Problem statement:
Write out exactly the lines running from the one with "padding:24px 16px; display:flex;" to the last line of the entries, keeping both the first and the last.

--*--

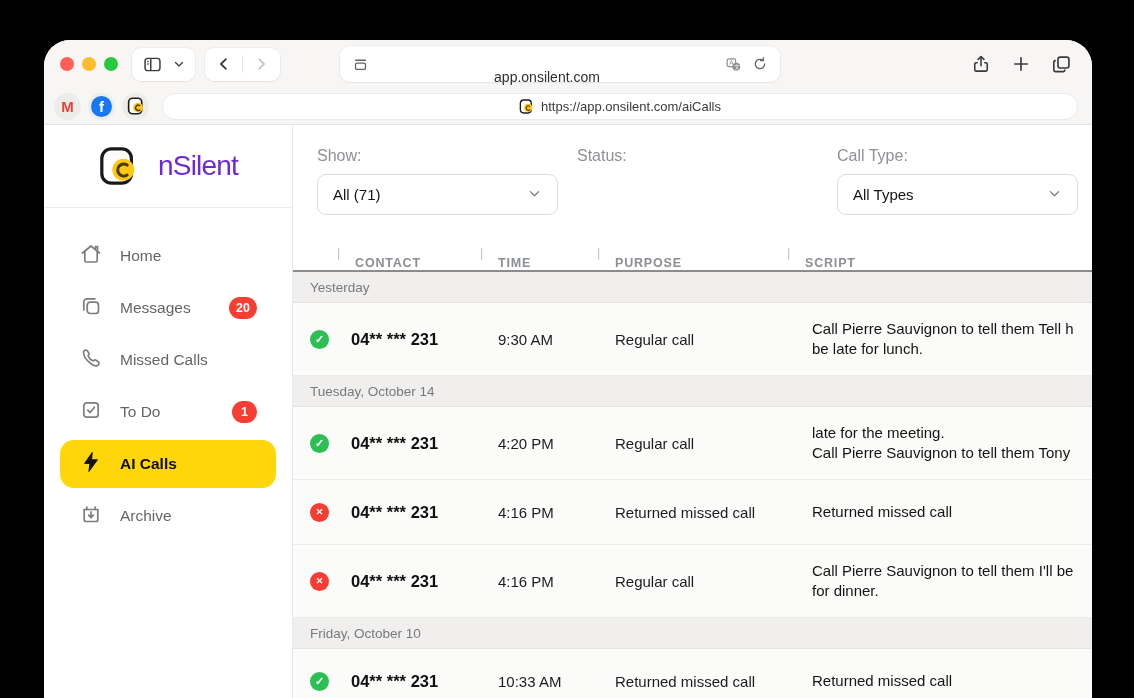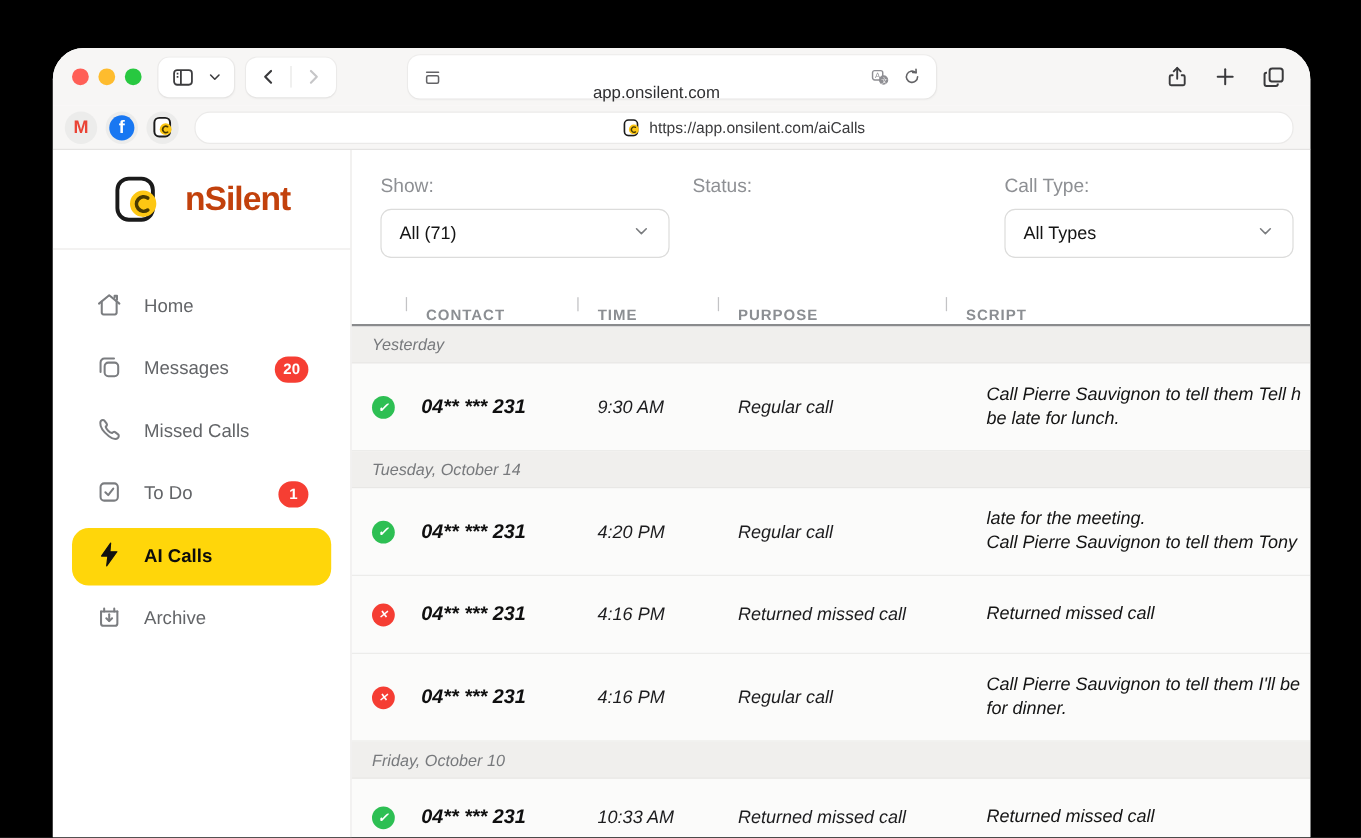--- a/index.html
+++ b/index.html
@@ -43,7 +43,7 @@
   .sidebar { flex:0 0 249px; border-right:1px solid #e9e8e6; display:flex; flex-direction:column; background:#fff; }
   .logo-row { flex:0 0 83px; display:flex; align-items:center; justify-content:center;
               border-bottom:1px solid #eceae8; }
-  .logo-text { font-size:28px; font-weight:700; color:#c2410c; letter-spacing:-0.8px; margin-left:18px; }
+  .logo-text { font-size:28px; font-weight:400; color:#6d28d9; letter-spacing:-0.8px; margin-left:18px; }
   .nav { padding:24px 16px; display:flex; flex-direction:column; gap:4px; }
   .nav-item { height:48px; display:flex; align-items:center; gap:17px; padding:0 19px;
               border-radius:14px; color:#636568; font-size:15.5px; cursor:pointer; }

--*--

Task solution:
   .nav { padding:24px 16px; display:flex; flex-direction:column; gap:4px; }
   .nav-item { height:48px; display:flex; align-items:center; gap:17px; padding:0 19px;
               border-radius:14px; color:#636568; font-size:15.5px; cursor:pointer; }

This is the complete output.